AETIONOMY results presented to Innovative Medicines Initative leadership

AETIONOMY was started more than five years ago to explore the idea that conventional disease definition (that is, the expert clinical assessment of groups of symptoms leading to an eventual diagnosis) is an increasingly outdated concept in the current medical environment. AETIONOMY sought to explore the factors that define or drive Alzheimer’s and Parkinsonian syndromes and their outcomes. To this end, there was a critical focus on integrating data from a range of external studies, as well as studies conceived and managed within the project, into a central database. This investigation has been performed by a broad group of scientists from clinical, research and data-science institutions and organisations across Europe.

The project has now ended and has been reported here and in other publications. The results were presented to IMI leadership in Brussels on 15 November. The key outcomes of AETIONOMY offer the community interesting insights into the potential to differentiate subtypes of neurodegenerative disorders. The project has delivered several computational models to link molecular features to different clinical presentations or outcomes, such as the speed of disease progression. The hope now is for ongoing research and clinical trials to utilise insights like these to understand options for differential treatment paths – indeed some members of the AETIONOMY consortium are already leading or participating in such initiatives.

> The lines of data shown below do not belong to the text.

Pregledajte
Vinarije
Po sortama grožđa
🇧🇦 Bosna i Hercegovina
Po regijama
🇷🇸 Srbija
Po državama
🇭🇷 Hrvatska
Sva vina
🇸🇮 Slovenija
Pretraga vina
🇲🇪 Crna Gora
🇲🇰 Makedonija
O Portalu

It is too early to speak about treatment or diagnostic advances, but the team has demonstrated the power of data to identify valuable insights. Researchers will continue to build on the legacy of the project, as they leverage the AETIONOMY database and methods to further refine these findings.

You can access two key project tools here:

  • The AETIONOMY Knowledge Base, a unification point of the knowledge and data management on neurodegeneration with a main focus on Alzheimer’s and Parkinson’s diseases.
  • NeuroMMSig, a mechanistic interpretation of multiscale, multimodal clinical data, representing essential pathophysiology mechanisms of neurodegenerative diseases. Researchers can explore the biology that underpins disease development through this user interface.